Лежу на мерзком холодном диване под вонючим пледом.
Не хочется жить.
Плохо. Не знала, что может быть так плохо физически.
Прилетел А-2. Думаю, Старуха вызвала. Нашел меня в театре. Тоже дрожат руки.
Чуть не долбанулись в зад троллейбуса на Маяковке.
— Она святая, слышишь? Едем к ней на дачу.
О, эта святость святых! Может, было бы лучше, если бы нас окружали сплошь грешники?..
Мне на все наплевать. На дачу, так на дачу. Пускай хоть на кресте распинают.
Совет старейшин состоялся. О Господи, что я наделала?!
Порешили, что я должна родить. Детали помню плохо. Кажется, ОНИ собираются пожениться и усыновить будущего ребенка. Это предложение исходило от А-2. Старуха при слове «замужество» зарделась точно красная девица. Господи, она, кажется, счастлива. Идиотка!
Лежу в теплой мягкой постели с грелкой в ногах. Может, она отпустит его ко мне на ночь?.. Он мне сейчас очень, очень нужен!!! Но нет, на такое даже святые не способны.
Заглянул с порога пожелать «спокойной ночи». Руки все еще дрожат.

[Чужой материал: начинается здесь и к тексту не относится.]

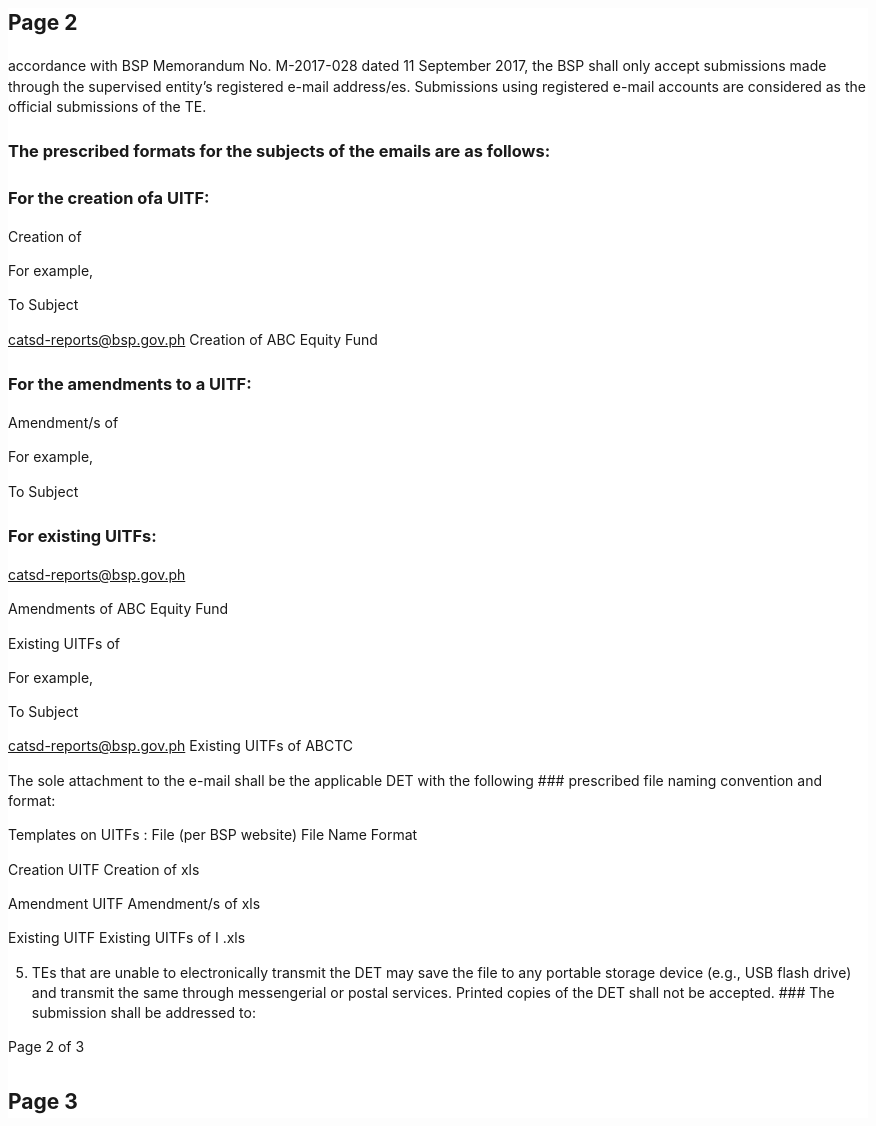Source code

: ## Page 2

accordance with BSP Memorandum No. M-2017-028 dated 11 September 2017, the BSP shall only accept submissions made through the supervised entity’s registered e-mail address/es. Submissions using registered e-mail accounts are considered as the official submissions of the TE.

### The prescribed formats for the subjects of the emails are as follows:

### For the creation ofa UITF:

Creation <space> of <space> <Name of the UITF>

For example,

To Subject

catsd-reports@bsp.gov.ph Creation of ABC Equity Fund

### For the amendments to a UITF:

Amendment/s <space> of <space> <Name of the UITF>

For example,

To Subject

### For existing UITFs:

catsd-reports@bsp.gov.ph

Amendments of ABC Equity Fund

Existing <space> UITFs <space> of <space> <Name of TE>

For example,

To Subject

catsd-reports@bsp.gov.ph Existing UITFs of ABCTC

The sole attachment to the e-mail shall be the applicable DET with the following ### prescribed file naming convention and format:

Templates on UITFs : File (per BSP website) File Name Format

Creation UITF Creation <space> of xls <space> <Name of the UITF>

Amendment UITF Amendment/s <space> of xls <space> <Name of the UITF>

Existing UITF Existing <space> UITFs <space> of I .xls <space> <Name of TE>

5. TEs that are unable to electronically transmit the DET may save the file to any portable storage device (e.g., USB flash drive) and transmit the same through messengerial or postal services. Printed copies of the DET shall not be accepted. ### The submission shall be addressed to:

Page 2 of 3

## Page 3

Тайком он не придет — святых не обманывают.
Исповедь королевы-матери перед рабыней, вынашивающей наследника. А как назвать это иначе?..
Е.В. пришла в десять утра с чашкой чая и теплыми тостами с джемом. Я была голоднее волка. Она смотрела чуть ли не со слезами умиления на глазах, как я поглощаю тосты. Сказала:
— Тебе нужно лежать, и тогда не будет мутить. Эту неделю я в твоем распоряжении.
(Надо же, как омерзительно добра!)
— У меня репетиции в театре, — слабым голосом возразила я и ощутила в горле волну мути.
— Я сама позвоню Фантюшину. Если ему потребуется, возьмем бюллетень. — Берет мою руку в свою. — Доченька, прошу тебя, не суди меня слишком строго.
Я закрываю глаза и съезжаю в спасительную темень под одеялом. Не тут-то было — Старуха явно пришла исповедоваться. Оказывается, и у святых бывают грехи.
— У нас с Сашулей разница в двадцать четыре года. Мне было сорок восемь лет, когда я его узнала. Он красивый, но, понимаешь, дело не только и не столько в этом. Он много страдал. Беззащитен, как малое дитя. Я не принадлежу к числу любительниц переходить из одной постели в другую. — (Передаю лишь текст без вздохов, охов и так далее.) — Своим горбом выбилась из грязи в князи. Все сделала сама, без чьей-либо помощи. В молодости несколько раз влюблялась, всегда бросали меня. Наверное, потому слишком серьезно отношусь к жизни.
Она отпустила мою руку, и я спрятала ее в свою уютную берлогу.